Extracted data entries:

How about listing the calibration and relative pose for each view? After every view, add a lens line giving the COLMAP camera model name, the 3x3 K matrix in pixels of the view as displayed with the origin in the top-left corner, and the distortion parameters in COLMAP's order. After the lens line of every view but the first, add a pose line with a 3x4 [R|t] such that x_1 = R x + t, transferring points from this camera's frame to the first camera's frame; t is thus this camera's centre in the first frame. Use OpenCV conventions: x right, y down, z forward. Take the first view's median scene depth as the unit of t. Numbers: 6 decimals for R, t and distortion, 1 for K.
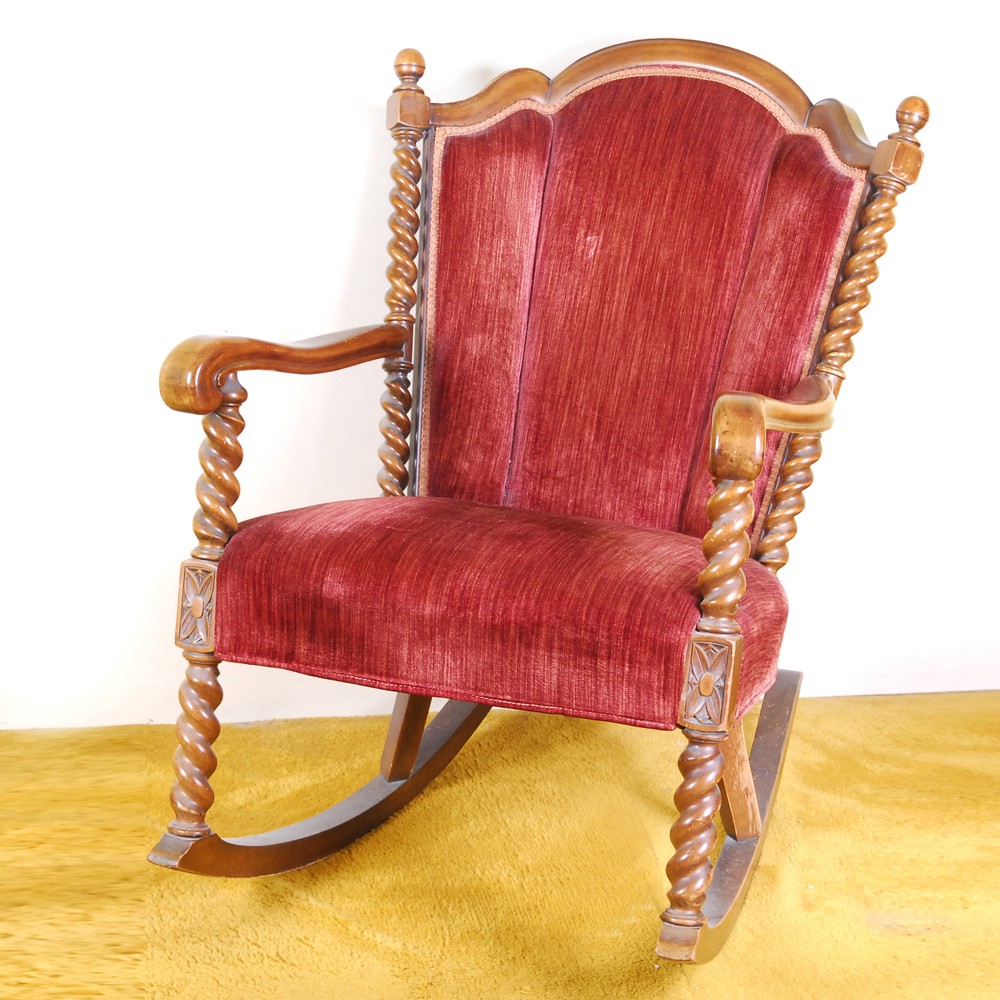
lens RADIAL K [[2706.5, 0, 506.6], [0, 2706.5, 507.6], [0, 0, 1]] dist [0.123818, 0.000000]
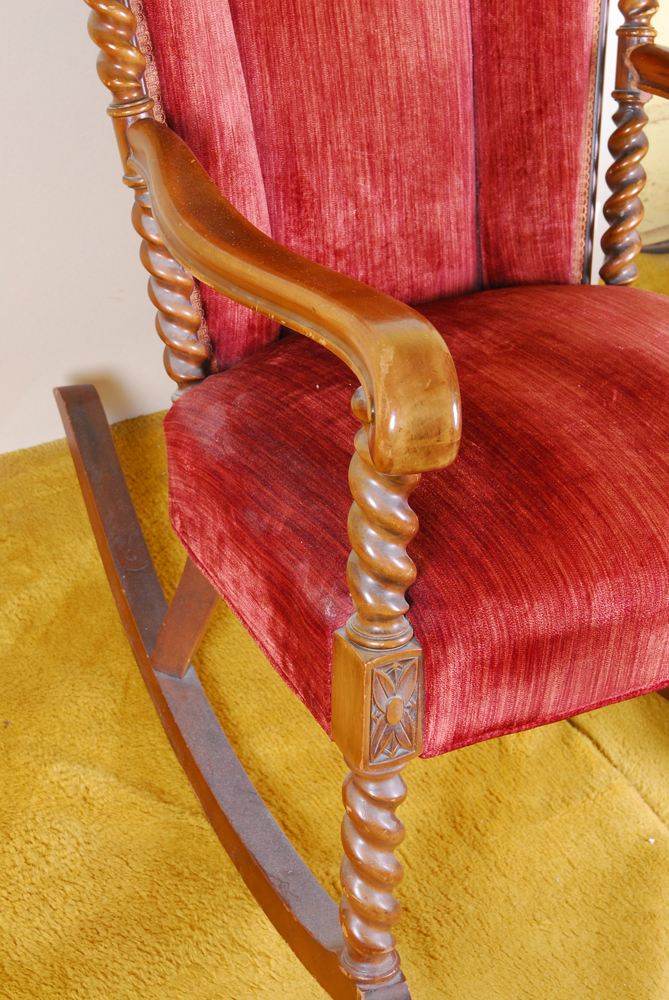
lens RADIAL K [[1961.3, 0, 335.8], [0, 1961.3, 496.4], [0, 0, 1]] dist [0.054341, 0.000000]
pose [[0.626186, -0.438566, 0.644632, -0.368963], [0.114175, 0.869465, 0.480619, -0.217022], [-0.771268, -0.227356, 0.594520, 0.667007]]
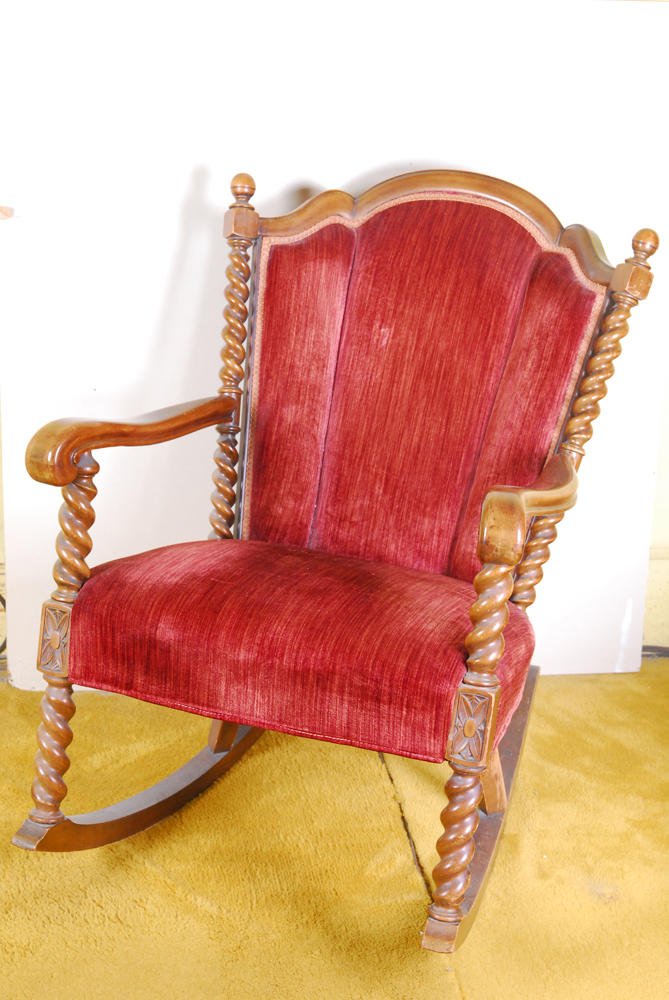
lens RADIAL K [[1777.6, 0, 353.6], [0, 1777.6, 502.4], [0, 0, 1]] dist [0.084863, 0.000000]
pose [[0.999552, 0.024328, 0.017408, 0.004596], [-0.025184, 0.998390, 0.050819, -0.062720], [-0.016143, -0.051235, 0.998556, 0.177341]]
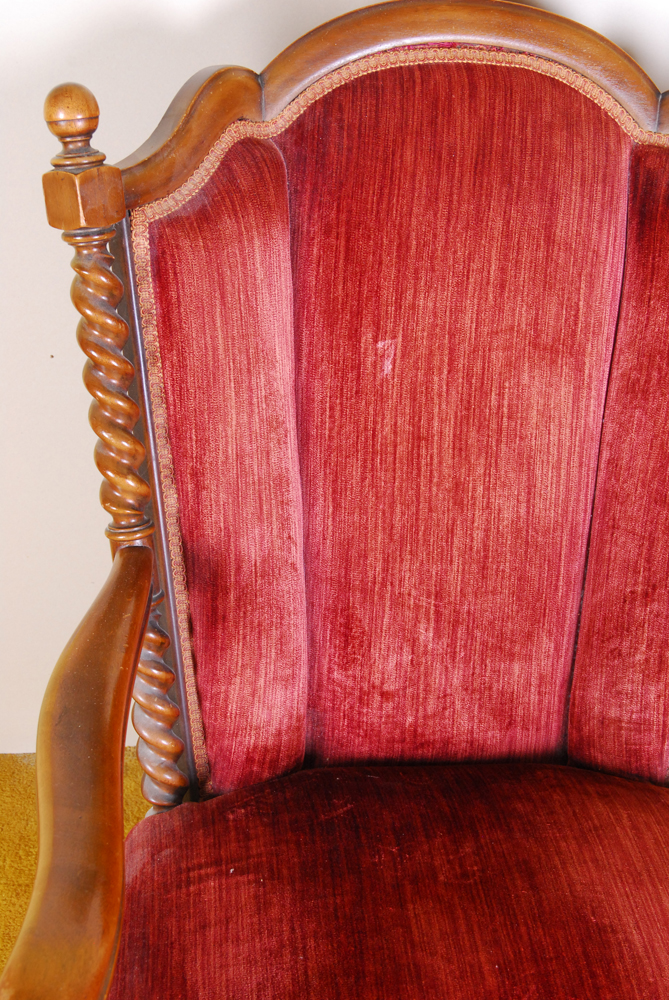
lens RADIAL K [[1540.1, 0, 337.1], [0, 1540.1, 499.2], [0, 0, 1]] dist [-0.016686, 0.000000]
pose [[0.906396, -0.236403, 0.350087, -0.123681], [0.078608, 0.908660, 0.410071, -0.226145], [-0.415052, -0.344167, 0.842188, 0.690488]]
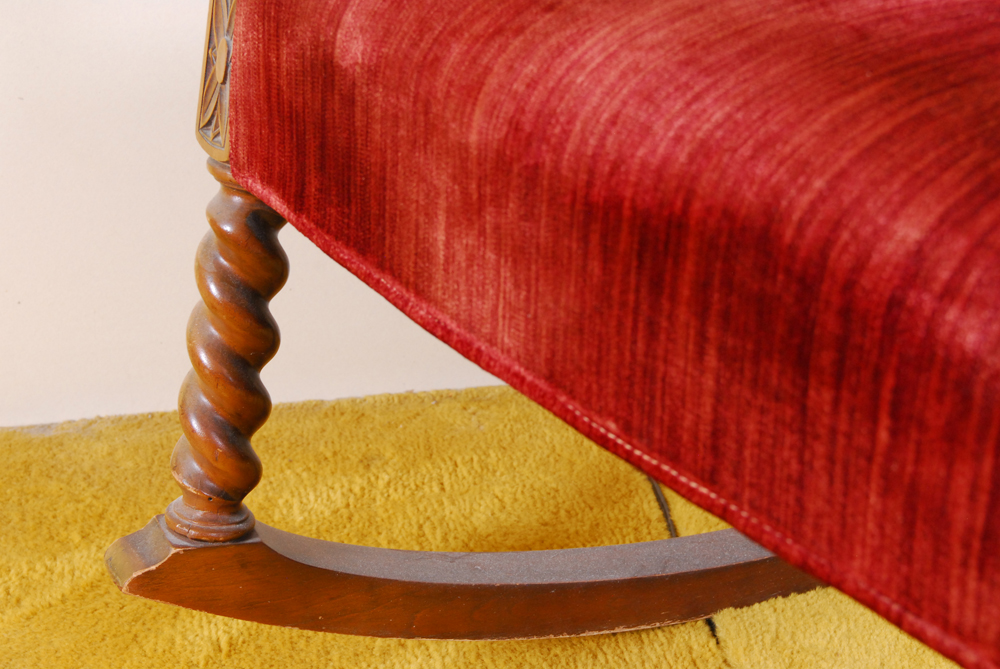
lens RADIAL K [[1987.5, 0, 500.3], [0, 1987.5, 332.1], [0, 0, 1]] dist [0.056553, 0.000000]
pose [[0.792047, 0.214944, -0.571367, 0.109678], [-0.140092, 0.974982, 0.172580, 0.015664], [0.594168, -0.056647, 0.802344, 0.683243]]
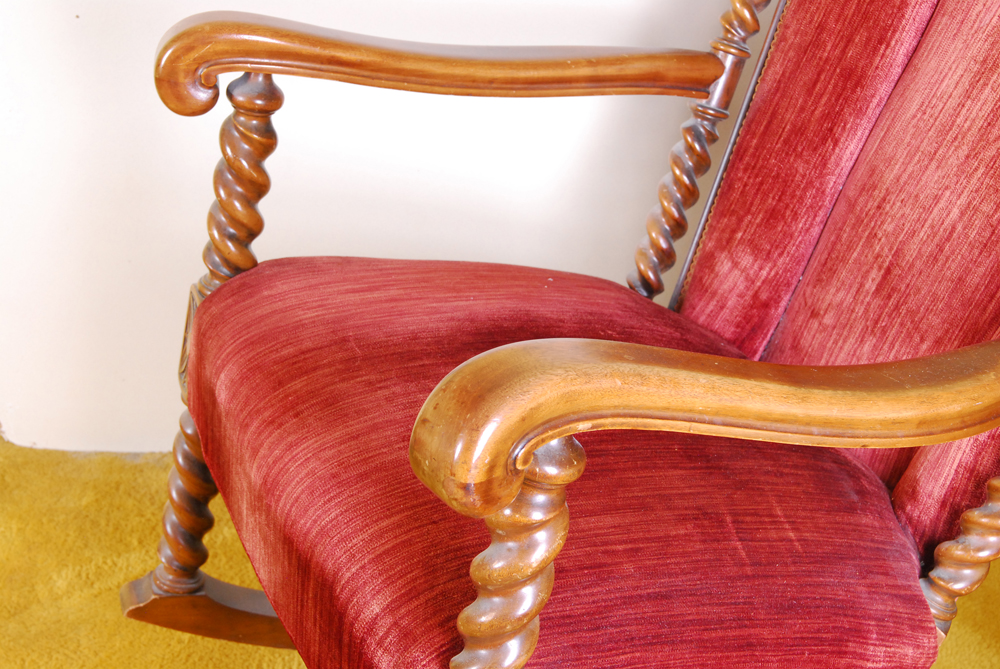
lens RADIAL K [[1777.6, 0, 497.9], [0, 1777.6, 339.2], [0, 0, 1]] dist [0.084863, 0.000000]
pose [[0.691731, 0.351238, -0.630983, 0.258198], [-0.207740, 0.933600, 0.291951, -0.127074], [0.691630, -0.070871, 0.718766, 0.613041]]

- _ACTIVITY_:
An exact copy of every entry, pictures left out, is what to write here.

- _COMPLETED EXERCISE_:
How about listing the calibration and relative pose for each view? After every view, add a lens line giving the COLMAP camera model name, the 3x3 K matrix in pixels of the view as displayed with the origin in the top-left corner, and the distortion parameters in COLMAP's order. After the lens line of every view but the first, add a pose line with a 3x4 [R|t] such that x_1 = R x + t, transferring points from this camera's frame to the first camera's frame; t is thus this camera's centre in the first frame. Use OpenCV conventions: x right, y down, z forward. Take the first view's median scene depth as the unit of t. Numbers: 6 decimals for R, t and distortion, 1 for K.
lens RADIAL K [[2706.5, 0, 506.6], [0, 2706.5, 507.6], [0, 0, 1]] dist [0.123818, 0.000000]
lens RADIAL K [[1961.3, 0, 335.8], [0, 1961.3, 496.4], [0, 0, 1]] dist [0.054341, 0.000000]
pose [[0.626186, -0.438566, 0.644632, -0.368963], [0.114175, 0.869465, 0.480619, -0.217022], [-0.771268, -0.227356, 0.594520, 0.667007]]
lens RADIAL K [[1777.6, 0, 353.6], [0, 1777.6, 502.4], [0, 0, 1]] dist [0.084863, 0.000000]
pose [[0.999552, 0.024328, 0.017408, 0.004596], [-0.025184, 0.998390, 0.050819, -0.062720], [-0.016143, -0.051235, 0.998556, 0.177341]]
lens RADIAL K [[1540.1, 0, 337.1], [0, 1540.1, 499.2], [0, 0, 1]] dist [-0.016686, 0.000000]
pose [[0.906396, -0.236403, 0.350087, -0.123681], [0.078608, 0.908660, 0.410071, -0.226145], [-0.415052, -0.344167, 0.842188, 0.690488]]
lens RADIAL K [[1987.5, 0, 500.3], [0, 1987.5, 332.1], [0, 0, 1]] dist [0.056553, 0.000000]
pose [[0.792047, 0.214944, -0.571367, 0.109678], [-0.140092, 0.974982, 0.172580, 0.015664], [0.594168, -0.056647, 0.802344, 0.683243]]
lens RADIAL K [[1777.6, 0, 497.9], [0, 1777.6, 339.2], [0, 0, 1]] dist [0.084863, 0.000000]
pose [[0.691731, 0.351238, -0.630983, 0.258198], [-0.207740, 0.933600, 0.291951, -0.127074], [0.691630, -0.070871, 0.718766, 0.613041]]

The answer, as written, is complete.